We do actually have a reason to believe that consciousnes is non-local to he body. The very fact that it an immateral phenomena, subjective and non-empirical, clearly shows that it is not matter. Hence it cannot be local to the body.
Again in the same way the music being fundamentally a different substance from the substance which the radio is made of, leads one to conclude that the music is non-local to it.
The obsever is not privvy to any process.
The problem with naive causality is that the observer is only privvy to the empirical, they are not actually privvy to the process.
Actually classical physics is a widely rejected physical model today. Its predicates are false.
The idea of a universe existing of individual entities, whose behaviour can be predicted by ideal laws, was killed very quickly. The discovery of force fields and electromagnetism threw a spanner in the works of the universe existing of particles on which forces act. Then came General Relativity which finished the job, and also was a better predicter of macrocosmic events. It introduced the concepts of relativistic frames of reference, the continuum of space-time, and the notion of gravity bending light. Then came Quantum Mechanics, which was able to show that at a fundamental level matter does not at all behave in a precitable manner, in fact most of the universe is empty space, and electrons simutaneously exist in all possible states. i.e., it can be everywhere.
Again in the same way the music being fundamentally a different substance from the substance which the radio is made of, leads one to conclude that the music is non-local to it.
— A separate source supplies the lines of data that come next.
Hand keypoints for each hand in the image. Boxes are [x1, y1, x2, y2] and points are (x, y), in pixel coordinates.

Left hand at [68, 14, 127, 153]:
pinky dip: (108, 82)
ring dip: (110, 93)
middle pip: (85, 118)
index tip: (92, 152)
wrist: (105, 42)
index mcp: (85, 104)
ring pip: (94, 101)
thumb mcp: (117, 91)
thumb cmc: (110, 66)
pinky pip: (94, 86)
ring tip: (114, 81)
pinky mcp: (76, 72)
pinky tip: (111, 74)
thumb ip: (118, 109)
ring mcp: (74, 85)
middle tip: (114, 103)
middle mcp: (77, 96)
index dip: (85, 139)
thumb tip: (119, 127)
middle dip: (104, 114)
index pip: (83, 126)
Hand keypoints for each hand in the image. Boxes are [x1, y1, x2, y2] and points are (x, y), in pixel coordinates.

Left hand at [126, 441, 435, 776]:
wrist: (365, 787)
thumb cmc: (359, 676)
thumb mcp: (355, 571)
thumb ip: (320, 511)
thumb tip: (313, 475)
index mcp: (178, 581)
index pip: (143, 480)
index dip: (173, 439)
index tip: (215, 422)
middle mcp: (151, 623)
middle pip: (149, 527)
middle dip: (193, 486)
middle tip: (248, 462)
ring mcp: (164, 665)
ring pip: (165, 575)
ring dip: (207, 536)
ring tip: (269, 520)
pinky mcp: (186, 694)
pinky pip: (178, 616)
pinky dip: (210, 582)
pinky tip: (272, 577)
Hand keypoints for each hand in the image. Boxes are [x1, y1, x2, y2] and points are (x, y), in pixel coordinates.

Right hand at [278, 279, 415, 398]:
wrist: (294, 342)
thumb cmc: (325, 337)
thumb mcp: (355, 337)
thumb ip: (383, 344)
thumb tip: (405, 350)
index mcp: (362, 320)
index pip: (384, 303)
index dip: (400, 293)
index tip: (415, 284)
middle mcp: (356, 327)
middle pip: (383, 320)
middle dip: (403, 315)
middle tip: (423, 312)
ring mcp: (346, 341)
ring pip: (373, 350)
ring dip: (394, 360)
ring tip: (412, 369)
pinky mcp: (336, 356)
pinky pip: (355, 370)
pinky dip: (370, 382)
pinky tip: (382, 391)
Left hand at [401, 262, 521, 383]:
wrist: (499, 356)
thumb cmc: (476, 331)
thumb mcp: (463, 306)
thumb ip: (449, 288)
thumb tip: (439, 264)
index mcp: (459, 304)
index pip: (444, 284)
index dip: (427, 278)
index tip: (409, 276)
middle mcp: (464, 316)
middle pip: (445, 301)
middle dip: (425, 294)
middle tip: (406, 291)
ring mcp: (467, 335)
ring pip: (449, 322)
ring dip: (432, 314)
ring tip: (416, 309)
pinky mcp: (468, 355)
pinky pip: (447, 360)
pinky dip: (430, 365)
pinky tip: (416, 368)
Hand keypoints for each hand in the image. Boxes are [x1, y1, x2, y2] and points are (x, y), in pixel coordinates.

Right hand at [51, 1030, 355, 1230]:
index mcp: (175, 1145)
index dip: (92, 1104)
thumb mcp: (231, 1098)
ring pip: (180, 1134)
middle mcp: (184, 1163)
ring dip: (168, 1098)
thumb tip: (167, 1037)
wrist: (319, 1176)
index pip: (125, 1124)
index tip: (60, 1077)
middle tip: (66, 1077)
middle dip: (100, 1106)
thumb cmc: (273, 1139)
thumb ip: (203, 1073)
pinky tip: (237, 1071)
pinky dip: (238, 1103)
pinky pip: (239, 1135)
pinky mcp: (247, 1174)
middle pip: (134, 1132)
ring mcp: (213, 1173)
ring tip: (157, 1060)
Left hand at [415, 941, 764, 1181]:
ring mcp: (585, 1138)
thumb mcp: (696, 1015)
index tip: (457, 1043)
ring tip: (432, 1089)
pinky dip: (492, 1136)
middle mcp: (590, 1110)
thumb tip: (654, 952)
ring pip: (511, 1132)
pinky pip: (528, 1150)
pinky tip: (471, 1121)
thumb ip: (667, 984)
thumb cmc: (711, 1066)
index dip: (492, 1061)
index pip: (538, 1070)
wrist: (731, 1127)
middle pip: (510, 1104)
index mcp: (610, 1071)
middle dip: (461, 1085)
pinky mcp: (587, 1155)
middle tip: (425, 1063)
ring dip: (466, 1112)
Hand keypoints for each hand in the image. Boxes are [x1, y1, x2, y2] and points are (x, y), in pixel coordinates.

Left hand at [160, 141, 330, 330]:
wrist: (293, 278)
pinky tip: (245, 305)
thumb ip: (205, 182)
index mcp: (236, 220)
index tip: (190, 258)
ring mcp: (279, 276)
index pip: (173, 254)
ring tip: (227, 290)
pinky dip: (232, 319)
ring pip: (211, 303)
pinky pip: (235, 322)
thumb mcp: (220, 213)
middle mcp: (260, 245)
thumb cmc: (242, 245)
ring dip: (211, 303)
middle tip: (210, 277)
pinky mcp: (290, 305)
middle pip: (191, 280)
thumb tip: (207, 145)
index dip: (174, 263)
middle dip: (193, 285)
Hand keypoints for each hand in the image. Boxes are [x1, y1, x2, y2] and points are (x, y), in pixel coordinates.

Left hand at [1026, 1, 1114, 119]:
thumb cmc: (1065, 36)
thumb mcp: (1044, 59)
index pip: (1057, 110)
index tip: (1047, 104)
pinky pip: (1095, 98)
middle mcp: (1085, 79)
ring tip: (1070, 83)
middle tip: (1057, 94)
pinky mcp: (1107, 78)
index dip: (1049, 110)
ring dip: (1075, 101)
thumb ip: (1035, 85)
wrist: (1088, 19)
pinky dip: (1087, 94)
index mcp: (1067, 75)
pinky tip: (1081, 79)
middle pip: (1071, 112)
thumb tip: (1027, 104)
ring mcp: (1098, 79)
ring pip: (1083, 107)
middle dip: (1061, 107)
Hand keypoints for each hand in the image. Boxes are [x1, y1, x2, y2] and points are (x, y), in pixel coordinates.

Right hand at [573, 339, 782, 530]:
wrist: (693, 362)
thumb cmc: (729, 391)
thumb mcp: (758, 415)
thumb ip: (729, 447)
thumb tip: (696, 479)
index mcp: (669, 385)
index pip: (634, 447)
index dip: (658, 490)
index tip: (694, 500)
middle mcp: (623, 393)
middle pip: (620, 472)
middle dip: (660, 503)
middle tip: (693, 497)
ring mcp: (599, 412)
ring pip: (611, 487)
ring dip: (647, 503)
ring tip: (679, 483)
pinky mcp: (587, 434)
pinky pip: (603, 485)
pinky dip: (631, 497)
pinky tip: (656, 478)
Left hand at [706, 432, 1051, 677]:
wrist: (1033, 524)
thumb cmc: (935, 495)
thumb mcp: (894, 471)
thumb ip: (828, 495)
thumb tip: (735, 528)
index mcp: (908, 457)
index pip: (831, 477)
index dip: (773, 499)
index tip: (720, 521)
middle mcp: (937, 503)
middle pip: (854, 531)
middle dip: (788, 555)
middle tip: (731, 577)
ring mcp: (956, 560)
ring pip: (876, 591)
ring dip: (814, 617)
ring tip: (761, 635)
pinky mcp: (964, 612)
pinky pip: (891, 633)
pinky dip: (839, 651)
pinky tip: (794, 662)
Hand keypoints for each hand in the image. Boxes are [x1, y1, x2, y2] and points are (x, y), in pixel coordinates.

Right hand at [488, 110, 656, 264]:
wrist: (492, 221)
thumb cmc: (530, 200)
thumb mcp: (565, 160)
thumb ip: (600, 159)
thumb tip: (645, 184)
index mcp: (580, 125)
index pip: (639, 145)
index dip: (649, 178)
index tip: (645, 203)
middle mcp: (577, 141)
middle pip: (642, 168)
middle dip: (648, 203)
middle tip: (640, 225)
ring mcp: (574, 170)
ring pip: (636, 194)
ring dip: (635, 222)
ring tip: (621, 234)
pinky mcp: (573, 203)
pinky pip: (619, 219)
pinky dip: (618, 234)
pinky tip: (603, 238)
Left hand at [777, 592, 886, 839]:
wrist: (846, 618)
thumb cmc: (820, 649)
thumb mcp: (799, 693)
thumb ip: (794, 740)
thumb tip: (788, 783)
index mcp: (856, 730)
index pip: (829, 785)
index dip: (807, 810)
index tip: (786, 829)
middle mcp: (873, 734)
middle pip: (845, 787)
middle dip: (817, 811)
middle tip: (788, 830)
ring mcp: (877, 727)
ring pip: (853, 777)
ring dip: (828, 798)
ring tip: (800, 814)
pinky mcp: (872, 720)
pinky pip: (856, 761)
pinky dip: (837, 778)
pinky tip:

Nobody in theoretical physics regards these (or any of those other theories whose names you bandy as blithely as a Nobel physics laureate) as accurate and comprehensive descriptions of reality. It is recognized that Nature gives you a different set of answers depending on which questions you ask her, and how. Reality looks different when viewed in different parts of the electromagnetic spectrum; how much more different must she look when interrogated with gravitational sensors or high-energy particles? You seem to think there must either be one ultimate set on answers which can be called 'true', or else there is no material truth at all. I suppose that's typical of an idealist.